The application was introduced before the European Commission of Human Rights on 2 February 1999 and registered on 2 February 1999.
On 27 November 1996, the Commission decided to adjourn the complaints under Article 6 of the Convention concerning the length of the proceedings and the right to be presumed innocent and to declare the remainder of the application inadmissible.
The Government's written observations were submitted on 16 May 1997, after an extension of the time-limit fixed for that purpose.
The Government's observations were sent to the applicants' representatives on 11 June 1997. They were invited to submit comments in reply before 30 July 1997, subsequently extended to 20 October 1997. On 18 December 1997 the applicants' representatives were requested to clarify their position as soon as possible in view of the fact that the extended time-limit had expired. On 11 February 1998, the Secretary to the First Chamber of the Commission wrote again to the applicants' representatives, noting that no reply had been received to the letter of 18 December and that the extended time-limit for their observations had expired and that, in consequence, it could be assumed that they had lost interest in pursuing the case which could then be struck out. On 26 February 1998, the applicants' representatives sent a fax apologising for the delay in responding and asking for a further four to six week extension. The representatives were informed in a letter dated 3 March 1998 that, since the time-limit had long since expired, and since they had offered no satisfactory explanation for their delay in responding, the requested extension had not been granted. They were also informed, in the same letter, that if any further material were in fact to be submitted on behalf of the applicants, it would be for the Commission to decide whether it should be taken into account in its next examination of the case. No response was received to this letter.

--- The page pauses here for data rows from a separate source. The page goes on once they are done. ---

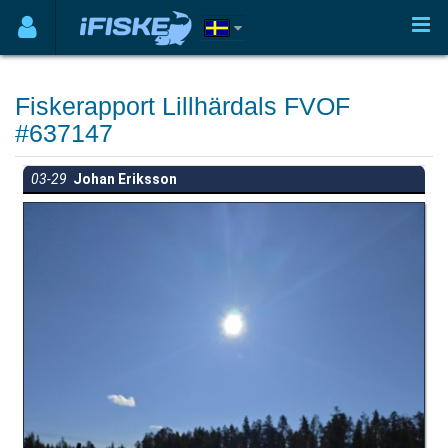
Fiskerapport Lillhärdals FVOF
#637147
03-29
Johan Eriksson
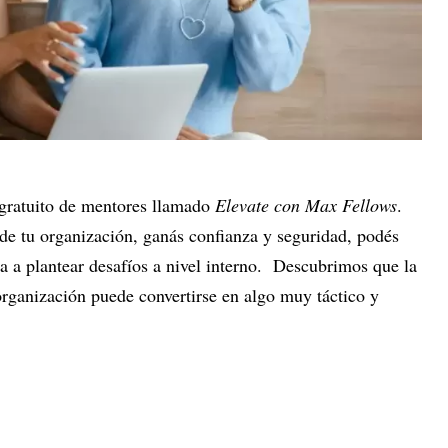
gratuito de mentores llamado
Elevate con Max Fellows
.
r de tu organización, ganás confianza y seguridad, podés
va a plantear desafíos a nivel interno. Descubrimos que la
organización puede convertirse en algo muy táctico y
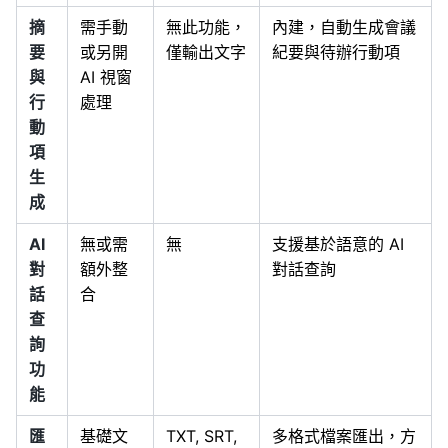
摘
需手動
無此功能，
內建，自動生成會議
要
或另開
僅輸出文字
紀要與待辦行動項
與
AI 視窗
行
處理
動
項
生
成
AI
無或需
無
支援基於語意的 AI
對
額外整
對話查詢
話
合
查
詢
功
能
匯
基礎文
TXT, SRT,
多格式檔案匯出，方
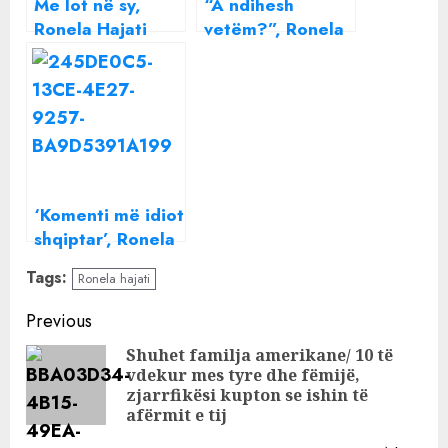
Me lot në sy,
“A ndihesh
Ronela Hajati
vetëm?”, Ronela
zbulon pamjet e
Hajati prek me
papublikuara nga
përgjigjen e saj
“Eurovision”
‘Komenti më idiot
shqiptar’, Ronela
Hajati nuk duron
Tags:
Ronela hajati
dot më
Continue
Previous
Reading
Shuhet familja amerikane/ 10 të
vdekur mes tyre dhe fëmijë,
Pre
zjarrfikësi kupton se ishin të
pos
afërmit e tij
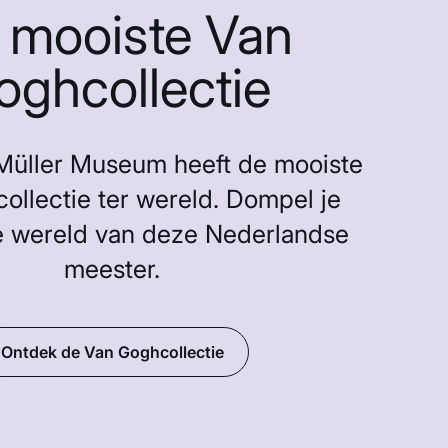
 mooiste Van
oghcollectie
-Müller Museum heeft de mooiste
ollectie ter wereld. Dompel je
e wereld van deze Nederlandse
meester.
Ontdek de Van Goghcollectie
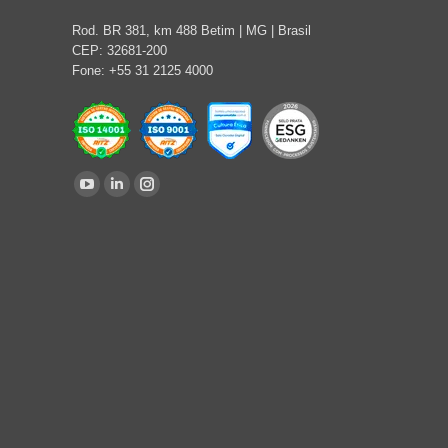
Rod. BR 381, km 488 Betim | MG | Brasil
CEP: 32681-200
Fone: +55 31 2125 4000
Encontre-nos em:
YouTube
Linkedin
Instagram
page
page
page
opens
opens
opens
in
in
in
new
new
new
window
window
window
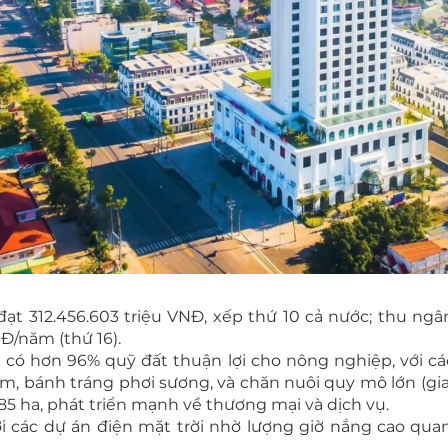
t 312.456.603 triệu VNĐ, xếp thứ 10 cả nước; thu ngân
Đ/năm (thứ 16).
h có hơn 96% quỹ đất thuận lợi cho nông nghiệp, với 
m, bánh tráng phơi sương, và chăn nuôi quy mô lớn (gia 
85 ha, phát triển mạnh về thương mại và dịch vụ.
với các dự án điện mặt trời nhờ lượng giờ nắng cao qu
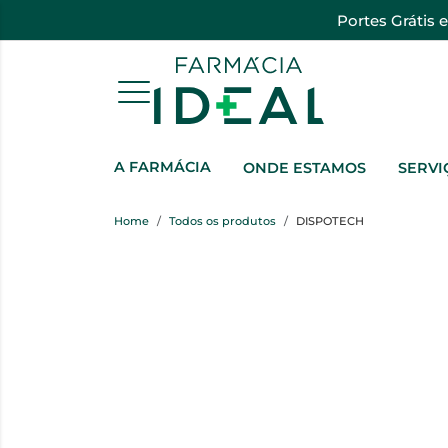
Portes Grátis 
A FARMÁCIA
ONDE ESTAMOS
SERVI
Home
Todos os produtos
DISPOTECH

On 1 November 1998, by operation of Article 5 § 2 of Protocol No. 11 to the Convention, the case fell to be examined by the Court in accordance with the provisions of that Protocol.
Article 37 § 1 of the Convention provides as follows:
“The Court may at any stage of the proceedings decide to strike an application out of its list of cases where the circumstances lead to the conclusion that
(a) the applicant does not intend to pursue his application; ...

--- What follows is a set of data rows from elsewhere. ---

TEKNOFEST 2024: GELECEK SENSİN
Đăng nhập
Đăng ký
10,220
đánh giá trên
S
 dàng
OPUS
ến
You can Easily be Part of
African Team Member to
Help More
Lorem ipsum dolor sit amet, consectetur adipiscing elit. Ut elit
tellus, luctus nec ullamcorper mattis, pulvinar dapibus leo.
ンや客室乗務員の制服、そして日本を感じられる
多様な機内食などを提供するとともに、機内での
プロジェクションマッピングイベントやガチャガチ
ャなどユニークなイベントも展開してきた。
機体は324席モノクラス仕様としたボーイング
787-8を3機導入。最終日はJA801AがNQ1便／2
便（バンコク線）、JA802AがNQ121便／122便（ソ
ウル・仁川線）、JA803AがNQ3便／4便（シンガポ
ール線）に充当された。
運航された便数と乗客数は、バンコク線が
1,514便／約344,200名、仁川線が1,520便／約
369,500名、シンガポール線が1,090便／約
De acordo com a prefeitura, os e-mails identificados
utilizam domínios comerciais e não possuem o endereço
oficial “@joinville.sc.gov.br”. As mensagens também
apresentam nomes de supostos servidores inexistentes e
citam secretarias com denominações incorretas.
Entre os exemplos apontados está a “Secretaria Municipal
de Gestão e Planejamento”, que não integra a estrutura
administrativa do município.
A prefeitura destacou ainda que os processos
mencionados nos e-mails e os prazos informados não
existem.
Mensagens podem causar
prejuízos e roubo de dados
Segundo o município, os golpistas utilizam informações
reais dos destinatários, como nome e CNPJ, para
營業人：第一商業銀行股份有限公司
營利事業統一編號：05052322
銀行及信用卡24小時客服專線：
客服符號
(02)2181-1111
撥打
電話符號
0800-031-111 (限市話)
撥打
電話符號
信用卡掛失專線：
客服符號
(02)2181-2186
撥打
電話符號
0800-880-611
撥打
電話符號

However, the Court shall continue the examination of the application if respect for human rights as defined in the Convention and the protocols thereto so requires.”
The Court notes that the time-limit for the submission of the applicants' observations in response to the Government's observations expired on 20 October 1997 and that, notwithstanding subsequent correspondence, no observations have been received.

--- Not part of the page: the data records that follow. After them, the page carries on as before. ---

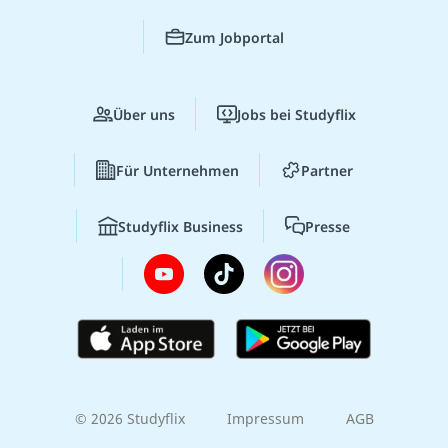
Zum Jobportal
Über uns
Jobs bei Studyflix
Für Unternehmen
Partner
Studyflix Business
Presse
© 2026 Studyflix
Impressum
AGB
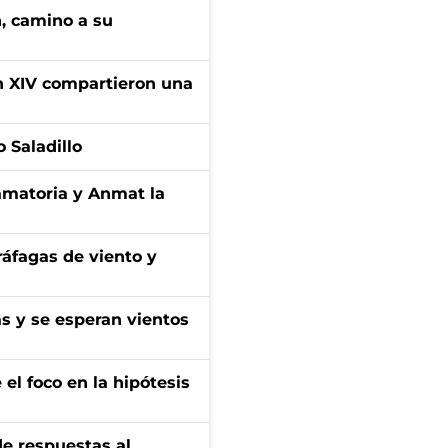
n, camino a su
ón XIV compartieron una
 Saladillo
amatoria y Anmat la
 ráfagas de viento y
as y se esperan vientos
el foco en la hipótesis
de respuestas al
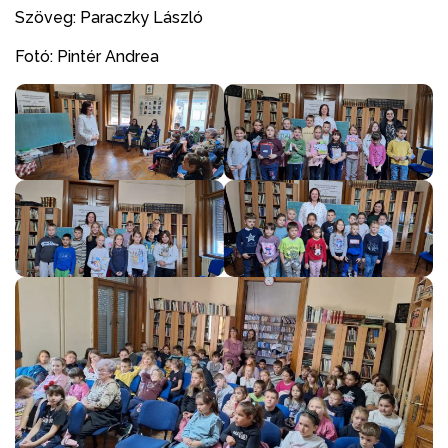
Szöveg: Paraczky László
Fotó: Pintér Andrea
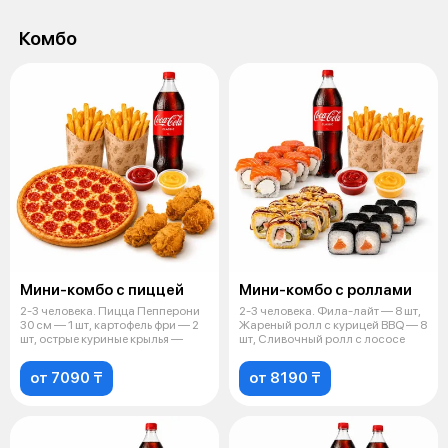
Комбо
Мини-комбо с пиццей
Мини-комбо с роллами
2-3 человека. Пицца Пепперони
2-3 человека. Фила-лайт — 8 шт,
30 см — 1 шт, картофель фри — 2
Жареный ролл с курицей BBQ — 8
шт, острые куриные крылья —
шт, Сливочный ролл с лососе
от 7090 ₸
от 8190 ₸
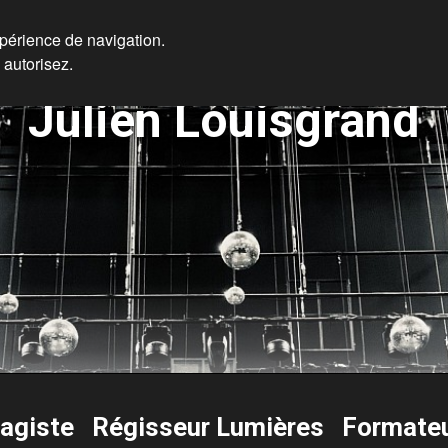
xpérience de navigation.
 autorisez.
Julien Louisgrand
ragiste Régisseur Lumières Formate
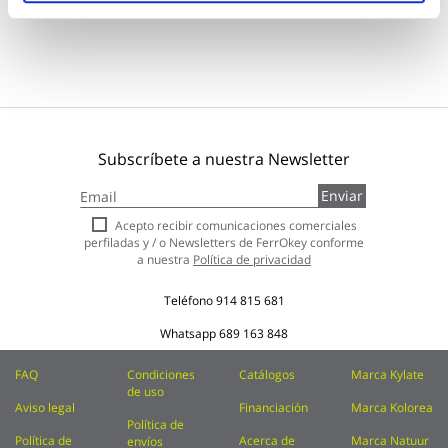
Subscríbete a nuestra Newsletter
Inscríbase
Enviar
a
nuestro
Acepto recibir comunicaciones comerciales
boletín
perfiladas y / o Newsletters de FerrOkey conforme
de
a nuestra
Política de privacidad
noticias:
Teléfono
914 815 681
Whatsapp
689 163 848
FAQ
Condiciones
Catálogos
Marca Kylate
de uso
Aviso legal
Financiación
Marca Kolorea
Política de
Política de
Acerca de
Marca Natuur
envíos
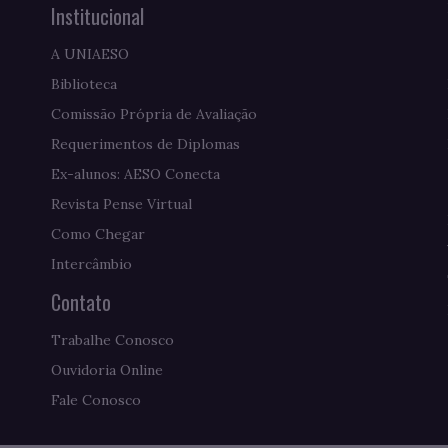
Institucional
A UNIAESO
Biblioteca
Comissão Própria de Avaliação
Requerimentos de Diplomas
Ex-alunos: AESO Conecta
Revista Pense Virtual
Como Chegar
Intercâmbio
Contato
Trabalhe Conosco
Ouvidoria Online
Fale Conosco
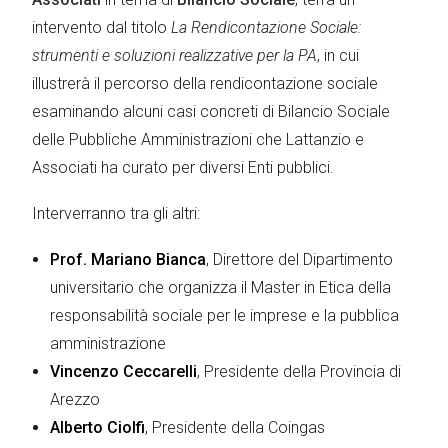
intervento dal titolo
La Rendicontazione Sociale:
strumenti e soluzioni realizzative per la PA
, in cui
illustrerà il percorso della rendicontazione sociale
esaminando alcuni casi concreti di Bilancio Sociale
delle Pubbliche Amministrazioni che Lattanzio e
Associati ha curato per diversi Enti pubblici.
Interverranno tra gli altri:
Prof. Mariano Bianca
, Direttore del Dipartimento
universitario che organizza il Master in Etica della
responsabilità sociale per le imprese e la pubblica
amministrazione
Vincenzo Ceccarelli
, Presidente della Provincia di
Arezzo
Alberto Ciolfi
, Presidente della Coingas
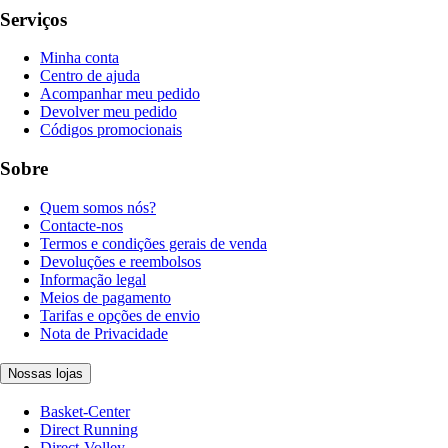
Serviços
Minha conta
Centro de ajuda
Acompanhar meu pedido
Devolver meu pedido
Códigos promocionais
Sobre
Quem somos nós?
Contacte-nos
Termos e condições gerais de venda
Devoluções e reembolsos
Informação legal
Meios de pagamento
Tarifas e opções de envio
Nota de Privacidade
Nossas lojas
Basket-Center
Direct Running
Direct-Volley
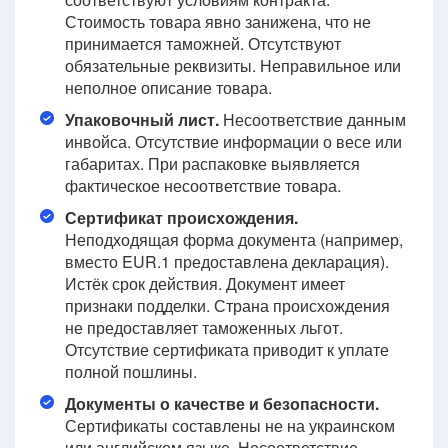
Стоимость товара явно занижена, что не
принимается таможней. Отсутствуют
обязательные реквизиты. Неправильное или
неполное описание товара.
Упаковочный лист.
Несоответствие данным
инвойса. Отсутствие информации о весе или
габаритах. При распаковке выявляется
фактическое несоответствие товара.
Сертификат происхождения.
Неподходящая форма документа (например,
вместо EUR.1 предоставлена декларация).
Истёк срок действия. Документ имеет
признаки подделки. Страна происхождения
не предоставляет таможенных льгот.
Отсутствие сертификата приводит к уплате
полной пошлины.
Документы о качестве и безопасности.
Сертификаты составлены не на украинском
или английском языке. Несоответствие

It concludes that the applicants do not intend to pursue their petition, within the meaning of Article 37 § 1 (a) and it finds no reason of general interest concerning respect for human rights, within the meaning of the final sentence of Article 37 § 1, which would require it to continue with its examination of the case.
For these reasons, the Court, unanimously,
DECIDES TO STRIKE THE APPLICATION OUT OF ITS LIST OF CASES.